# Excerpted text
QRP (Plastic) Antenna Test and Review
by N4ON a low power portable ham radio antenna.
I call this a plastic antenna because of its low weight, a plastic backbone support, and
little to no metal except in the wire, the connectors, the capacitor, and the knob screw.
The antenna was tested both inside the house and outside.
Test were conducted using a RigExpert AA30 and a RigExpert AA170 analyzer.
Using two analyzers helps eliminate any discrepancy while verifying the two analyzers.
The antenna was mounted on a music stand with no modifications except for
removing the music shelf holder from off from the top of the tripod.
The music stand can be easily adjusted for the height of the antenna from the ground.
The music stand neck fits the antenna base perfectly.
The three wide legs on the music stand provide outstanding antenna support.
Be sure to have the necessary BNC adaptors and cables and a low power SWR meter inline at all times.
Also be sure that all the loops are on the same side of the plastic tube support.

# Challenge 1
Transcribe the antenna review above in full, with no changes.

# Information provided
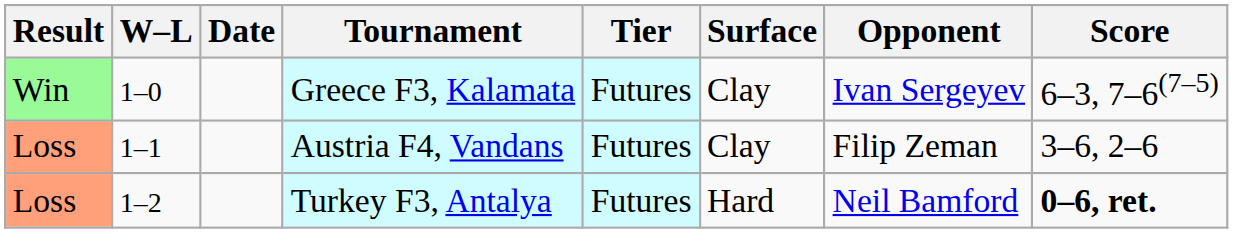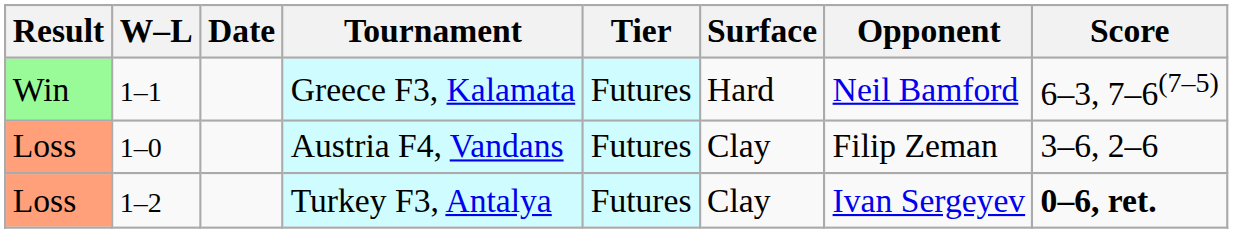Greece F3, Kalamata | W–L: 1–0 -> 1–1
Greece F3, Kalamata | Surface: Clay -> Hard
Greece F3, Kalamata | Opponent: Ivan Sergeyev -> Neil Bamford
Austria F4, Vandans | W–L: 1–1 -> 1–0
Turkey F3, Antalya | Surface: Hard -> Clay
Turkey F3, Antalya | Opponent: Neil Bamford -> Ivan Sergeyev
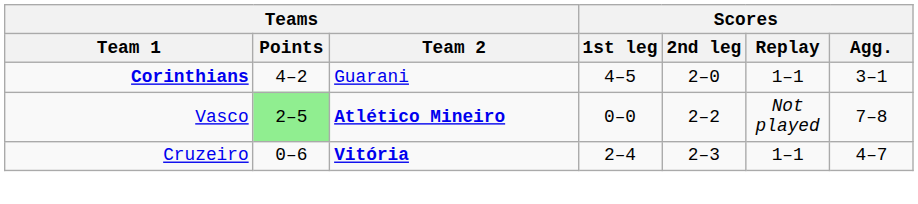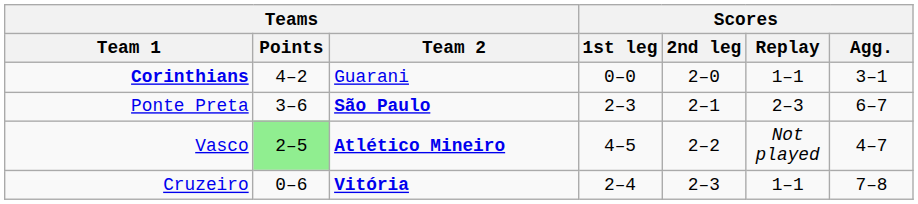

# Challenge 2
Restate all of the rows above word for word, leaving out the pictures.

# Final result 1
QRP (Plastic) Antenna Test and Review
by N4ON a low power portable ham radio antenna.
I call this a plastic antenna because of its low weight, a plastic backbone support, and
little to no metal except in the wire, the connectors, the capacitor, and the knob screw.
The antenna was tested both inside the house and outside.
Test were conducted using a RigExpert AA30 and a RigExpert AA170 analyzer.
Using two analyzers helps eliminate any discrepancy while verifying the two analyzers.
The antenna was mounted on a music stand with no modifications except for
removing the music shelf holder from off from the top of the tripod.
The music stand can be easily adjusted for the height of the antenna from the ground.
The music stand neck fits the antenna base perfectly.
The three wide legs on the music stand provide outstanding antenna support.
Be sure to have the necessary BNC adaptors and cables and a low power SWR meter inline at all times.
Also be sure that all the loops are on the same side of the plastic tube support.

# Final result 2
Greece F3, Kalamata | W–L: 1–0 -> 1–1
Greece F3, Kalamata | Surface: Clay -> Hard
Greece F3, Kalamata | Opponent: Ivan Sergeyev -> Neil Bamford
Austria F4, Vandans | W–L: 1–1 -> 1–0
Turkey F3, Antalya | Surface: Hard -> Clay
Turkey F3, Antalya | Opponent: Neil Bamford -> Ivan Sergeyev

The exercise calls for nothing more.